Karena dari awal ingin ikut berpartisipasi meningkatkan kesejahteraan para petani, inovasi mengolah waluh ini kemudian disampaikan kepada para tetangga.Namun,responsnya kurang menggembirakan. Akhirnya, Slamet dan istrinya mengembangkan produk ini sendirian dengan menggunakan label Geplak Waluh Mbak Nanik.

Selain memasarkan di wilayah Getasan dan kawasan objek wisata Kopeng, Slamet juga mulai mempromosikan produknya melalui berbagai pameran. Jalan terjal perjalanan Slamet belum berakhir. Dalam setiap pameran yang diikuti, jarang sekali produknya dilirik pengunjung. ”Saya dapat memakluminya.

Sebab, citra waluh memang merupakan buah yang kurang enak.Namun, saya tidak menyerah.Dalam sebuah pameran di Semarang, saya lantas membuat geplak waluh yang berbentuk kerucut itu setinggi 90 cm dan saya taruh di areal halaman pameran. Tidak sia-sia,kiat tersebut mampu menarik pengunjung untuk mencicipinya.

Setelah tahu rasa dari geplak waluh, mereka mulai tertarik untuk membelinya,” kata bapak dua anak ini. Produk Slamet semakin dikenal setelah sejumlah penghargaan dari tingkat regional sampai nasional berhasil diraihnya.
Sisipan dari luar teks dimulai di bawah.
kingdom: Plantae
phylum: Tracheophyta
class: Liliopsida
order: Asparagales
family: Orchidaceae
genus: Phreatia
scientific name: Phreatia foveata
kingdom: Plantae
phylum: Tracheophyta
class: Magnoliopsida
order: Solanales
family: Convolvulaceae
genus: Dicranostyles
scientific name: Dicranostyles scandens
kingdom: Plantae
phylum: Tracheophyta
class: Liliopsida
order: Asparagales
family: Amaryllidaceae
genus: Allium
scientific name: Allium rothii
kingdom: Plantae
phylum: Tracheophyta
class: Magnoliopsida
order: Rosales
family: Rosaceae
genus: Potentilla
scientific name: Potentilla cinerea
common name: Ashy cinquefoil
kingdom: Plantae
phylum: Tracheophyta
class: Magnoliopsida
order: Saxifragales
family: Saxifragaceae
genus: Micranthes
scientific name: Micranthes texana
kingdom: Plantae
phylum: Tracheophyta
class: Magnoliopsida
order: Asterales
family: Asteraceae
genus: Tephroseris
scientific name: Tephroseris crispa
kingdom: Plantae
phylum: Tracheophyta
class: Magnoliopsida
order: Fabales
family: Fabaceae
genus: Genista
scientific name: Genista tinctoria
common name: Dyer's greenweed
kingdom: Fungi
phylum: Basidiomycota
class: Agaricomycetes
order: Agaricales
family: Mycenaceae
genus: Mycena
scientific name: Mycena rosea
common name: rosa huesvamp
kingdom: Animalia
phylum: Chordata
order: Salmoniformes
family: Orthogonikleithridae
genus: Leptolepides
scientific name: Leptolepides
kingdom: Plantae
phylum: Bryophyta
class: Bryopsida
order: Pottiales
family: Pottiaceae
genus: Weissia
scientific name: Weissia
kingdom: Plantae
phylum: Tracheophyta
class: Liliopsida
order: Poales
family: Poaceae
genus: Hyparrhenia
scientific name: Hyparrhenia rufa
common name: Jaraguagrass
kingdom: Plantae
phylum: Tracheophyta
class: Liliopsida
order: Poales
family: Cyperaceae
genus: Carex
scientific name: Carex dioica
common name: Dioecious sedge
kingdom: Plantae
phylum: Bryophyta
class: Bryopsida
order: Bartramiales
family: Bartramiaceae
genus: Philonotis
Untuk tingkat regional, dia pernah meraih Piala Terbaik III Penghargaan Pengembangan Keutuhan Pangan untuk Kelompok Masyarakat PKK Tingkat Provinsi Jawa Tengah 2006.

Selanjutnya Juara III Lomba Komersialisasi Inovasi teknologi Perguruan Tinggi yang digelar Pusat Penelitian dan Pengembangan Teknologi Lembaga Penelitian Undip Semarang 2003. Puncaknya pada 2006 lalu, ketika Slamet dinobatkan sebagai Pengusaha Mikro Terbaik dalam ajang Citigroup Microentrepreneurship Award 2006.Dia meraih Juara I Tingkat Nasional Bidang Wirausaha Makanan Olahan dan Pertanian.

Ada cerita lucu saat Slamet mengikuti lomba di Universitas Diponegoro Semarang. Kala itu dia dibantu istrinya menyiapkan sekitar 10 kg geplak waluh untuk presentasi. Untuk keperluan makalah,Slamet meminta tolong kepada temannya untuk memotret proses pembuatan. Namun,ternyata film negatif yang dipasang di kamera tersebut hangus semua. Akhirnya harus dipotret ulang.

”Total biaya untuk lomba sekitar Rp500.000. Istri saya sempat khawatir karena uang sebanyak itu hanya digunakan untuk lomba. Kalau digunakan untuk membuat geplak, pasti untungnya lebih jelas. Saya jelaskan kepada istri,kalaupun nanti kalah,yang penting produk kami sudah dikenal orang lain,”tutur Slamet.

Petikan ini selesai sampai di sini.